■ Exercise instructions
Copy out every record precisely.

***** Supplied information *****

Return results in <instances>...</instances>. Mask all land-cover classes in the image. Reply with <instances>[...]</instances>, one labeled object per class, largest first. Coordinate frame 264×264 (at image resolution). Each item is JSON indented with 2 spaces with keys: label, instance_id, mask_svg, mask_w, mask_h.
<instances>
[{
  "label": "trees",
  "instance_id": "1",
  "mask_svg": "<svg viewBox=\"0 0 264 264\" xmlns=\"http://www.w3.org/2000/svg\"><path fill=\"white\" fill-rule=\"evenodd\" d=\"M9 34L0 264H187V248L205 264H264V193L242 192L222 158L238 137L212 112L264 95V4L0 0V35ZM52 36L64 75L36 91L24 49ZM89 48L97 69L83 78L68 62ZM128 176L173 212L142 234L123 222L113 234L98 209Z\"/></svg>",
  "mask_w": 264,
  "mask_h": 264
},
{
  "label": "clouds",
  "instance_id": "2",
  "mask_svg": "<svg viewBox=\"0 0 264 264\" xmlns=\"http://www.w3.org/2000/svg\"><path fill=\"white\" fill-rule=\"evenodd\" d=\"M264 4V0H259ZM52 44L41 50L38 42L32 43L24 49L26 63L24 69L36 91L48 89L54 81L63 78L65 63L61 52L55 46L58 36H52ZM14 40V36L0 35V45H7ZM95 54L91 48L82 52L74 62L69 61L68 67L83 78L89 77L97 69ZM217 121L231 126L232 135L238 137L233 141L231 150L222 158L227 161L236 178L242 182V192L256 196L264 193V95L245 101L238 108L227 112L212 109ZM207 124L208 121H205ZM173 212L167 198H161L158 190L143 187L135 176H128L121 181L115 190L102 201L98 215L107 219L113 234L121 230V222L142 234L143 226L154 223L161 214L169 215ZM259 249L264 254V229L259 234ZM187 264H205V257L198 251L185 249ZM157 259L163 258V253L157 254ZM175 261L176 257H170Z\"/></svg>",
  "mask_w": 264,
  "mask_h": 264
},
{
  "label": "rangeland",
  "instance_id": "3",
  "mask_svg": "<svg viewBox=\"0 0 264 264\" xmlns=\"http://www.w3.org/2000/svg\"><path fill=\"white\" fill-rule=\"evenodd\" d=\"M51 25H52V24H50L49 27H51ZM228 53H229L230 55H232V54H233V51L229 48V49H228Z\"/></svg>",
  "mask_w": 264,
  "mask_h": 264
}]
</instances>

*****

■ In response
Return results in <instances>...</instances>. Mask all land-cover classes in the image. Reply with <instances>[...]</instances>, one labeled object per class, largest first. Coordinate frame 264×264 (at image resolution). Each item is JSON indented with 2 spaces with keys: label, instance_id, mask_svg, mask_w, mask_h.
<instances>
[{
  "label": "trees",
  "instance_id": "1",
  "mask_svg": "<svg viewBox=\"0 0 264 264\" xmlns=\"http://www.w3.org/2000/svg\"><path fill=\"white\" fill-rule=\"evenodd\" d=\"M9 34L0 264H187V248L205 264H264V193L242 192L222 158L238 137L212 112L264 95V4L0 0V35ZM52 36L64 75L36 91L24 49ZM89 48L97 69L83 78L68 62ZM128 176L173 212L142 234L123 222L113 234L98 209Z\"/></svg>",
  "mask_w": 264,
  "mask_h": 264
},
{
  "label": "clouds",
  "instance_id": "2",
  "mask_svg": "<svg viewBox=\"0 0 264 264\" xmlns=\"http://www.w3.org/2000/svg\"><path fill=\"white\" fill-rule=\"evenodd\" d=\"M264 4V0H259ZM52 44L41 50L38 42L32 43L24 49L26 63L24 69L36 91L48 89L54 81L63 78L65 63L61 52L55 46L58 36H52ZM14 40V36L0 35V45H7ZM95 54L91 48L82 52L74 62L69 61L68 67L83 78L89 77L97 69ZM217 121L231 126L232 135L238 137L233 141L231 150L222 158L227 161L236 178L242 182V192L256 196L264 193V95L245 101L238 108L227 112L212 109ZM207 124L208 121H205ZM173 212L167 198H161L158 190L143 187L135 176H128L121 181L115 190L102 201L98 215L107 219L113 234L121 230V222L142 234L143 226L154 223L161 214L169 215ZM259 249L264 254V229L259 234ZM187 264H205V257L198 251L185 249ZM157 259L163 258V253L157 254ZM175 261L176 257H170Z\"/></svg>",
  "mask_w": 264,
  "mask_h": 264
},
{
  "label": "rangeland",
  "instance_id": "3",
  "mask_svg": "<svg viewBox=\"0 0 264 264\" xmlns=\"http://www.w3.org/2000/svg\"><path fill=\"white\" fill-rule=\"evenodd\" d=\"M51 25H52V24H50L49 27H51ZM228 53H229L230 55H232V54H233V51L229 48V49H228Z\"/></svg>",
  "mask_w": 264,
  "mask_h": 264
}]
</instances>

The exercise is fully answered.